Um sonho verde

Muriqui, muriqui, tu estavas aqui
Bem antes do europeu, bem antes do progresso
Teu alegre saltar entre ramos e ventos
Vai ficando tão longe. Onde estás tu muriqui?

Carlos Drummond de Andrade

Estamos quase a terminar o ano, e a minha última crónica aqui já tem um tempo. Escrita entre mergulhos no mar do Rio de Janeiro, e o cheiro adocicado do café do Caparaó, região de fronteira com o Espírito Santo, ela dava conta do meu trabalho de campo para o Mestrado que estou a fazer em Antropologia - especialização em Primatologia e Ambiente, em Lisboa, na faculdade NOVA/FCSH. Tendo iniciado os trabalhos em janeiro, passei cerca de três meses numa reserva ambiental no sul de Minas Gerais, uma região de transição entre o Cerrado e a Floresta tropical, para documentar um projeto de conservação do maior primata do Brasil, o Muriqui-do-Norte.
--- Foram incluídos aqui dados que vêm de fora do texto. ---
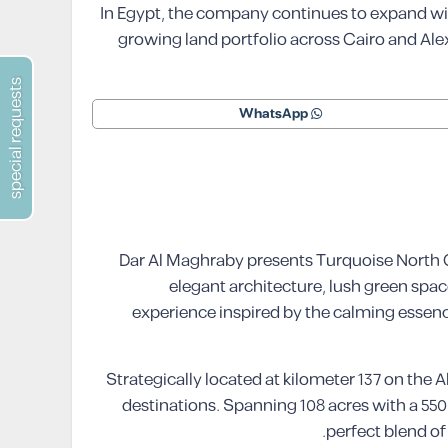
In Egypt, the company continues to expand with
growing land portfolio across Cairo and Alex
special requests
WhatsApp
Dar Al Maghraby presents Turquoise North Co
elegant architecture, lush green space
experience inspired by the calming essence
Strategically located at kilometer 137 on the
destinations. Spanning 108 acres with a 550
perfect blend of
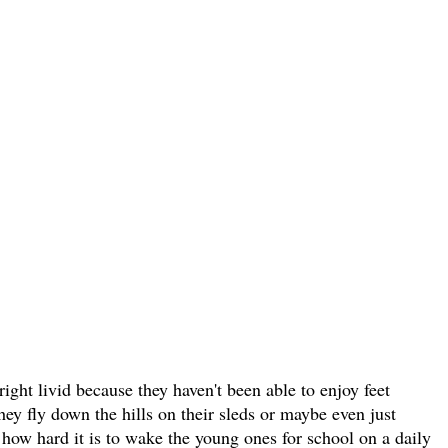
ight livid because they haven't been able to enjoy feet
hey fly down the hills on their sleds or maybe even just
how hard it is to wake the young ones for school on a daily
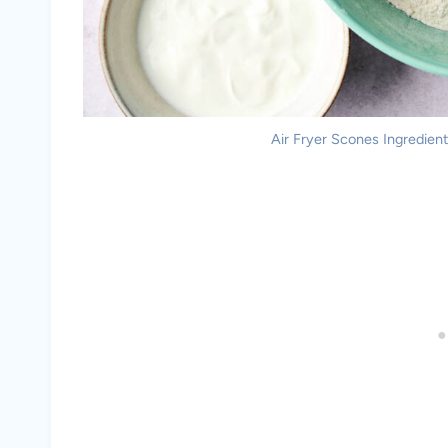
Air Fryer Scones Ingredients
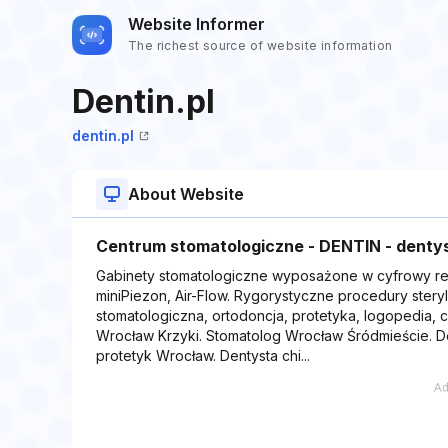
Website Informer
The richest source of website information
Dentin.pl
dentin.pl
About Website
Centrum stomatologiczne - DENTIN - dentys
Gabinety stomatologiczne wyposażone w cyfrowy re
miniPiezon, Air-Flow. Rygorystyczne procedury steryli
stomatologiczna, ortodoncja, protetyka, logopedia, 
Wrocław Krzyki. Stomatolog Wrocław Śródmieście. D
protetyk Wrocław. Dentysta chi...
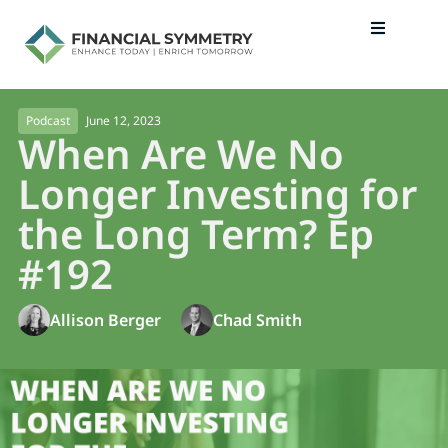
June 12, 2023
Podcast
When Are We No
Longer Investing for
the Long Term? Ep
#192
Allison Berger
Chad Smith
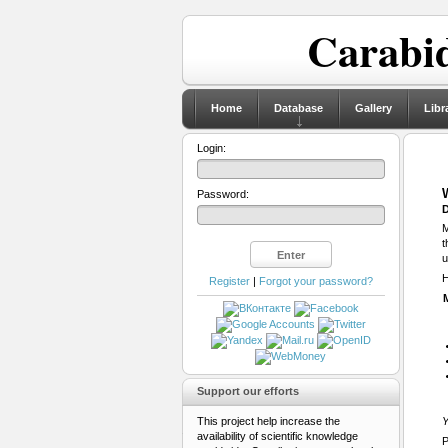
Carabid
Home
Database
Gallery
Libr
Login:
Password:
D
M
t
u
H
Register
|
Forgot your password?
Support our efforts
This project help increase the
Y
availability of scientific knowledge
P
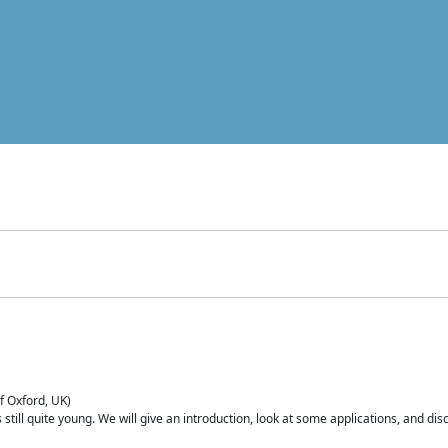
of Oxford, UK)
is still quite young. We will give an introduction, look at some applications, and d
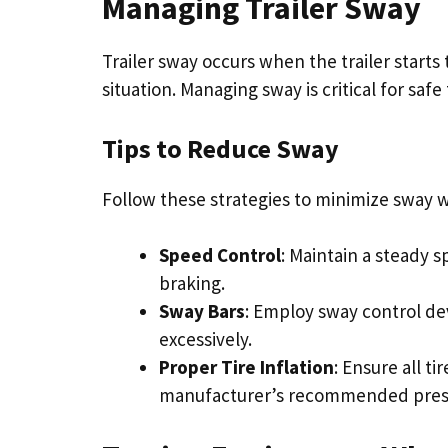
Managing Trailer Sway
Trailer sway occurs when the trailer starts
situation. Managing sway is critical for safe
Tips to Reduce Sway
Follow these strategies to minimize sway w
Speed Control
: Maintain a steady 
braking.
Sway Bars
: Employ sway control dev
excessively.
Proper Tire Inflation
: Ensure all ti
manufacturer’s recommended pres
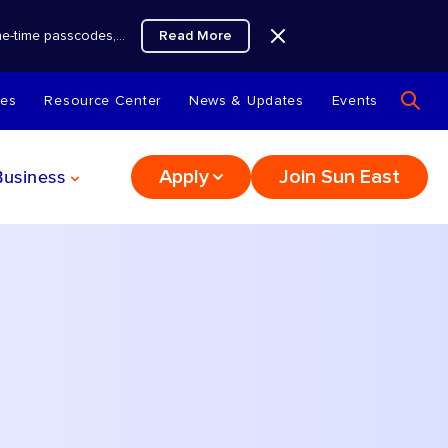
Read More
 one-time passcodes,…
tes
Resource Center
News & Updates
Events
Business
Apply
Join Sun East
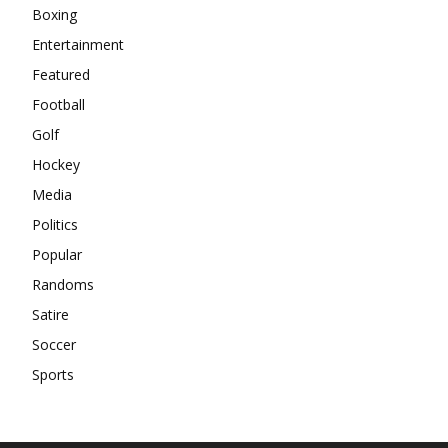
Boxing
Entertainment
Featured
Football
Golf
Hockey
Media
Politics
Popular
Randoms
Satire
Soccer
Sports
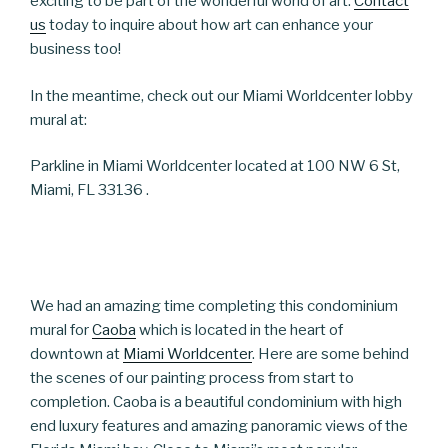
exciting to be part of the wonderful world of art.
Contact
us
today to inquire about how art can enhance your
business too!
In the meantime, check out our Miami Worldcenter lobby
mural at:
Parkline in Miami Worldcenter located at 100 NW 6 St,
Miami, FL 33136 .
We had an amazing time completing this condominium
mural for
Caoba
which is located in the heart of
downtown at
Miami Worldcenter
. Here are some behind
the scenes of our painting process from start to
completion. Caoba is a beautiful condominium with high
end luxury features and amazing panoramic views of the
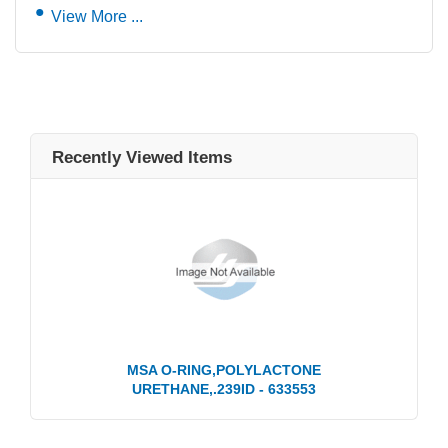
View More ...
Recently Viewed Items
MSA O-RING,POLYLACTONE
URETHANE,.239ID - 633553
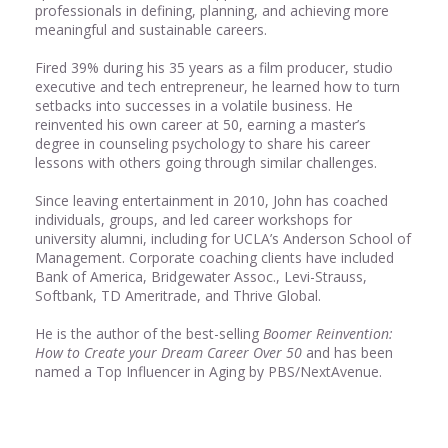
professionals in defining, planning, and achieving more
meaningful and sustainable careers.
Fired 39% during his 35 years as a film producer, studio
executive and tech entrepreneur, he learned how to turn
setbacks into successes in a volatile business. He
reinvented his own career at 50, earning a master’s
degree in counseling psychology to share his career
lessons with others going through similar challenges.
Since leaving entertainment in 2010, John has coached
individuals, groups, and led career workshops for
university alumni, including for UCLA’s Anderson School of
Management. Corporate coaching clients have included
Bank of America, Bridgewater Assoc., Levi-Strauss,
Softbank, TD Ameritrade, and Thrive Global.
He is the author of the best-selling
Boomer Reinvention:
How to Create your Dream Career Over 50
and has been
named a Top Influencer in Aging by PBS/NextAvenue.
Um primata em vias de extinção (já só há mil indivíduos na natureza), de índole pacífica, sem macho alfa, que tem no abraço uma forma de socialização - já que este fortalece os laços do grupo, diminui o stress, e serve como defesa contra predadores – e se alimenta das folhas e frutos de árvores da Mata Atlântica como a embaúba ou o araçá. Quase a terminar a fase de montagem do meu filme, sou grata por esta extraordinária experiência que foi passar o meu dia-a-dia numa casa de pau-a-pique isolada, com um grupo de jovens cientistas obstinados com a preservação da Mata.

Agora em Lisboa, mergulhada no inferno astral que antecede o meu aniversário, vejo-me a fazer perguntas mais filosóficas, influenciadas talvez pelo ar dos tempos, e pela crise identitária da meia idade: O que é ter sucesso? Para que serve exatamente fazer filmes? Será que vamos conseguir sair deste estado patológico, destrutivo, em que parece viver o Homo Sapiens? Que desejo ainda sustentar no meio da guerra? O que nos move?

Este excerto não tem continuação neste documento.